[v5,14/15] rust: sync: reduce stack usage of `UniqueArc::try_new_uninit`

Message ID 20230403160511.174894-7-y86-dev@protonmail.com
State New
Headers
Series Rust pin-init API for pinned initialization of structs |

Commit Message

y86-dev April 3, 2023, 4:05 p.m. UTC
  `UniqueArc::try_new_uninit` calls `Arc::try_new(MaybeUninit::uninit())`.
This results in the uninitialized memory being placed on the stack,
which may be arbitrarily large due to the generic `T` and thus could
cause a stack overflow for large types.

Change the implementation to use the pin-init API which enables in-place
initialization. In particular it avoids having to first construct and
then move the uninitialized memory from the stack into the final location.

****

▶ Request 1
Lay out the lines of the listing as a Markdown table with columns "n" and "Line", numbering each row and leaving out blank lines. Begin at the line that contains "14. [Mastercard DNS" and stop after the line that contains "- Posted by: rbanffy".
The patch text and the listing have nothing to do with each other.

****

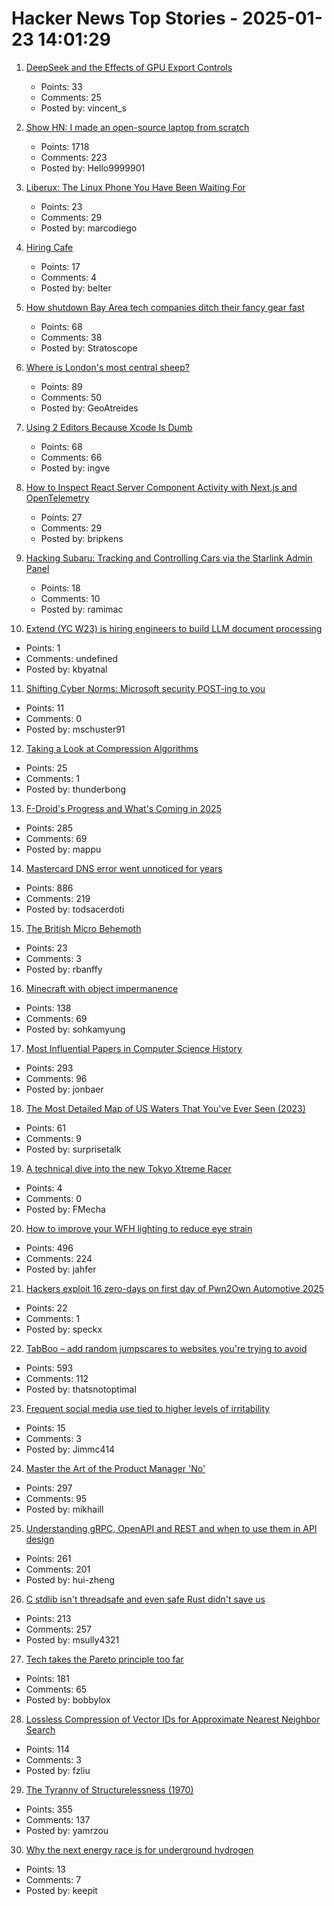 # Hacker News Top Stories - 2025-01-23 14:01:29

1. [DeepSeek and the Effects of GPU Export Controls](https://www.vincentschmalbach.com/deepseek-and-the-effects-of-gpu-export-controls/)
   - Points: 33
   - Comments: 25
   - Posted by: vincent_s

2. [Show HN: I made an open-source laptop from scratch](https://www.byran.ee/posts/creation/)
   - Points: 1718
   - Comments: 223
   - Posted by: Hello9999901

3. [Liberux: The Linux Phone You Have Been Waiting For](https://liberux.net/)
   - Points: 23
   - Comments: 29
   - Posted by: marcodiego

4. [Hiring Cafe](https://hiring.cafe/)
   - Points: 17
   - Comments: 4
   - Posted by: belter

5. [How shutdown Bay Area tech companies ditch their fancy gear fast](https://www.sfgate.com/tech/article/silicon-valley-disposition-auction-company-20039023.php)
   - Points: 68
   - Comments: 38
   - Posted by: Stratoscope

6. [Where is London's most central sheep?](https://diamondgeezer.blogspot.com/2025/01/londons-most-central-sheep.html)
   - Points: 89
   - Comments: 50
   - Posted by: GeoAtreides

7. [Using 2 Editors Because Xcode Is Dumb](https://christiantietze.de/posts/2025/01/using-2-editors-because-xcode-is-dumb/)
   - Points: 68
   - Comments: 66
   - Posted by: ingve

8. [How to Inspect React Server Component Activity with Next.js and OpenTelemetry](https://www.dash0.com/blog/how-to-inspect-react-server-component-activity-with-next-js)
   - Points: 27
   - Comments: 29
   - Posted by: bripkens

9. [Hacking Subaru: Tracking and Controlling Cars via the Starlink Admin Panel](https://samcurry.net/hacking-subaru)
   - Points: 18
   - Comments: 10
   - Posted by: ramimac

10. [Extend (YC W23) is hiring engineers to build LLM document processing](https://jobs.ashbyhq.com/extend/9d4d8974-bd9b-432d-84ec-8268e5a8ed37)
   - Points: 1
   - Comments: undefined
   - Posted by: kbyatnal

11. [Shifting Cyber Norms: Microsoft security POST-ing to you](https://berthub.eu/articles/posts/shifting-cyber-norms-microsoft-post/)
   - Points: 11
   - Comments: 0
   - Posted by: mschuster91

12. [Taking a Look at Compression Algorithms](https://cefboud.github.io/posts/compression/)
   - Points: 25
   - Comments: 1
   - Posted by: thunderbong

13. [F-Droid's Progress and What's Coming in 2025](https://f-droid.org/2025/01/21/a-look-back-at-2024-f-droids-progress-and-whats-coming-in-2025.html)
   - Points: 285
   - Comments: 69
   - Posted by: mappu

14. [Mastercard DNS error went unnoticed for years](https://krebsonsecurity.com/2025/01/mastercard-dns-error-went-unnoticed-for-years/)
   - Points: 886
   - Comments: 219
   - Posted by: todsacerdoti

15. [The British Micro Behemoth](https://www.abortretry.fail/p/the-british-micro-behemoth)
   - Points: 23
   - Comments: 3
   - Posted by: rbanffy

16. [Minecraft with object impermanence](https://www.aiweirdness.com/minecraft-with-object-impermanence/)
   - Points: 138
   - Comments: 69
   - Posted by: sohkamyung

17. [Most Influential Papers in Computer Science History](https://terriblesoftware.org/2025/01/22/the-7-most-influential-papers-in-computer-science-history/)
   - Points: 293
   - Comments: 96
   - Posted by: jonbaer

18. [The Most Detailed Map of US Waters That You've Ever Seen (2023)](https://www.esri.com/arcgis-blog/products/arcgis-living-atlas/water/the-most-detailed-map-of-us-waters-that-youve-ever-seen/)
   - Points: 61
   - Comments: 9
   - Posted by: surprisetalk

19. [A technical dive into the new Tokyo Xtreme Racer](https://cookieplmonster.github.io/2025/01/21/tokyo-xtreme-racer-2025-review/)
   - Points: 4
   - Comments: 0
   - Posted by: FMecha

20. [How to improve your WFH lighting to reduce eye strain](https://rustle.ca/posts/articles/work-from-home-lighting)
   - Points: 496
   - Comments: 224
   - Posted by: jahfer

21. [Hackers exploit 16 zero-days on first day of Pwn2Own Automotive 2025](https://www.bleepingcomputer.com/news/security/hackers-exploit-16-zero-days-on-first-day-of-pwn2own-automotive-2025/)
   - Points: 22
   - Comments: 1
   - Posted by: speckx

22. [TabBoo – add random jumpscares to websites you're trying to avoid](https://tabboo.xyz/)
   - Points: 593
   - Comments: 112
   - Posted by: thatsnotoptimal

23. [Frequent social media use tied to higher levels of irritability](https://medicalxpress.com/news/2025-01-frequent-social-media-higher.html)
   - Points: 15
   - Comments: 3
   - Posted by: Jimmc414

24. [Master the Art of the Product Manager 'No'](https://LetsNotDoThat.com)
   - Points: 297
   - Comments: 95
   - Posted by: mikhaill

25. [Understanding gRPC, OpenAPI and REST and when to use them in API design](https://cloud.google.com/blog/products/api-management/understanding-grpc-openapi-and-rest-and-when-to-use-them)
   - Points: 261
   - Comments: 201
   - Posted by: hui-zheng

26. [C stdlib isn't threadsafe and even safe Rust didn't save us](https://www.edgedb.com/blog/c-stdlib-isn-t-threadsafe-and-even-safe-rust-didn-t-save-us)
   - Points: 213
   - Comments: 257
   - Posted by: msully4321

27. [Tech takes the Pareto principle too far](https://bobbylox.com/blog/tech-takes-the-pareto-principle-too-far/)
   - Points: 181
   - Comments: 65
   - Posted by: bobbylox

28. [Lossless Compression of Vector IDs for Approximate Nearest Neighbor Search](https://arxiv.org/abs/2501.10479)
   - Points: 114
   - Comments: 3
   - Posted by: fzliu

29. [The Tyranny of Structurelessness (1970)](https://www.jofreeman.com/joreen/tyranny.htm)
   - Points: 355
   - Comments: 137
   - Posted by: yamrzou

30. [Why the next energy race is for underground hydrogen](https://www.technologyreview.com/2025/01/23/1110435/geologic-hydrogen/)
   - Points: 13
   - Comments: 7
   - Posted by: keepit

****

▶ Request 2
Proceed with the commit message about reducing stack usage in `UniqueArc::try_new_uninit`, picking up after its last sentence.

▶ Answer box 1
| n | Line |
|---|---|
| 1 | 14. [Mastercard DNS error went unnoticed for years](https://krebsonsecurity.com/2025/01/mastercard-dns-error-went-unnoticed-for-years/) |
| 2 |    - Points: 886 |
| 3 |    - Comments: 219 |
| 4 |    - Posted by: todsacerdoti |
| 5 | 15. [The British Micro Behemoth](https://www.abortretry.fail/p/the-british-micro-behemoth) |
| 6 |    - Points: 23 |
| 7 |    - Comments: 3 |
| 8 |    - Posted by: rbanffy |

▶ Answer box 2
Signed-off-by: Benno Lossin <y86-dev@protonmail.com>
Cc: Gary Guo <gary@garyguo.net>
Cc: Alice Ryhl <aliceryhl@google.com>
Cc: Andreas Hindborg <a.hindborg@samsung.com>
---
 rust/kernel/lib.rs      |  1 -
 rust/kernel/sync/arc.rs | 16 +++++++++++++---
 2 files changed, 13 insertions(+), 4 deletions(-)

--
2.39.2
  

Comments

Alice Ryhl April 3, 2023, 5:56 p.m. UTC | #1
On 4/3/23 18:05, Benno Lossin wrote:
> `UniqueArc::try_new_uninit` calls `Arc::try_new(MaybeUninit::uninit())`.
> This results in the uninitialized memory being placed on the stack,
> which may be arbitrarily large due to the generic `T` and thus could
> cause a stack overflow for large types.
> 
> Change the implementation to use the pin-init API which enables in-place
> initialization. In particular it avoids having to first construct and
> then move the uninitialized memory from the stack into the final location.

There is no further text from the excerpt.